Likewise we do not know why it was built or how it was used. There are no burials in the mound, so possibly it was used for ceremonial purposes. We do not know how it was used because the site was abandoned by the time settlers of European descent arrived in the area. The Indians who were in the area were probably not direct descendants of those who built the mound. And above all, the population of Indians in what became the United States appears to have been decimated due to some great calamity shortly before the arrival of European settlers, probably due to smallpox and other diseases brought by the first explorers.

Because of its size and that the ground slopes down by its tail and its head, it is impossible to obtain a photograph of the entire serpent from the ground or even from the observation tower. Visitors are asked not to walk on the mound, but there is path encircling it. There is a small museum at the site which explains a little about the culture and daily life of the Indians who built the mound. The museum itself is little more than a single room, but worthwhile and the attendant is helpful. A painting in the museum shows a reconstruction of an Indian village. Dr. William Kennedy of the Dayton Society of Natural History was another of the interesting speakers at the archaeology fair. He talked about trying to reconstruct how such a village looked when there are virtually no historical records. He especially talked about thatching the roofs, which today is almost a lost art. We know the Indians in this area used thatch, and even the type of grass used, due in part to an accidental survival of a mud wasp nest. The nest was built in the thatch, which later caught fire and baked the nest to a kind of low-grade ceramic. An imprint of the thatching was found on the nest, and from that archaeologists could show that the Indians used a type of prairie grass that was once common in the area. That was the easy part to figure out. How to properly thatch a roof and what it probably looked like was much harder.

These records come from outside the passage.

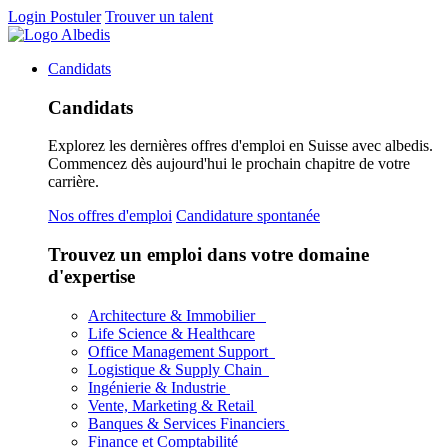
Login
Postuler
Trouver un talent
Candidats
Candidats
Explorez les dernières offres d'emploi en Suisse avec albedis.
Commencez dès aujourd'hui le prochain chapitre de votre
carrière.
Nos offres d'emploi
Candidature spontanée
Trouvez un emploi dans votre domaine
d'expertise
Architecture & Immobilier
Life Science & Healthcare
Office Management Support
Logistique & Supply Chain
Ingénierie & Industrie
Vente, Marketing & Retail
Banques & Services Financiers
Finance et Comptabilité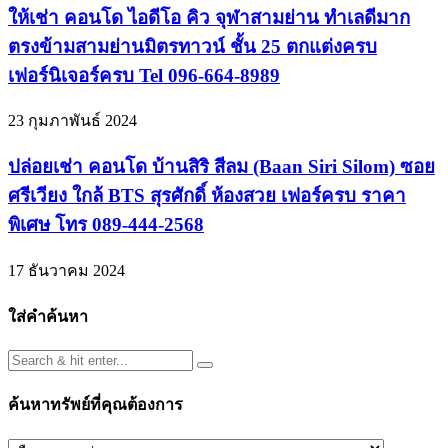
ให้เช่า คอนโด ไอดีโอ คิว จุฬาสามย่าน ทำเลดีมาก
ตรงข้ามสามย่านมิตรทาวน์ ชั้น 25 ตกแต่งครบ
เฟอร์นิเจอร์ครบ Tel 096-664-8989
23 กุมภาพันธ์ 2024
ปล่อยเช่า คอนโด บ้านสิริ สีลม (Baan Siri Silom) ซอย
ศรีเวียง ใกล้ BTS สุรศักดิ์ ห้องสวย เฟอร์ครบ ราคา
พิเศษ โทร 089-444-2568
17 ธันวาคม 2024
ใส่คำค้นหา
ค้นหาทรัพย์ที่คุณต้องการ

I have shown the apparent size of the crater as about 5 miles across, which is what most sources use. Dr. Milam explained why he thinks it could possibly be twice as large, based on comparisons of the central peak with the overall crater size on the Moon and other bodies in the Solar System. And there are other geological features that far out which may have been shaped by the meteor impact. Extensive erosion makes the work of deciphering all of this difficult. In fact, some scientists do not even call the remains a crater but an “astrobleme.” This is a rather poetic name which literally means “star wound.” But rather than use a word which almost no one knows what it means, and which one has little chance to use elsewhere, I will continue to call it a crater. At this point we do not know what hit. Dr. Milam, in his Guide to the Serpent Mound Impact Structure, South-Central Ohio, gives a couple possibilities. One is a comet traveling at 31 miles/second, another is an asteroid traveling at 11 miles/second, both about a half-mile in diameter and impacting the Earth at an angle of 45 degrees. The resulting explosion would have been over 2 million times that of the atomic blast at Hiroshima. He cautions that these are only two of the many possibilities. I bought the guide at the museum gift shop. Although it is only 40 pages and cost $20 (Dr. Milam said even at that price he doesn’t get any royalties), for me it was worth it as the guide contains a wealth of technical information, clear photographs, and charts.

I thoroughly enjoyed my day at the Serpent Mound Archaeology Fair. The presenters and exhibiters were all very knowledgeable and enthusiastic about their subjects. It was an example of what good science education can be. I will certainly be back for the fair next year if at all possible.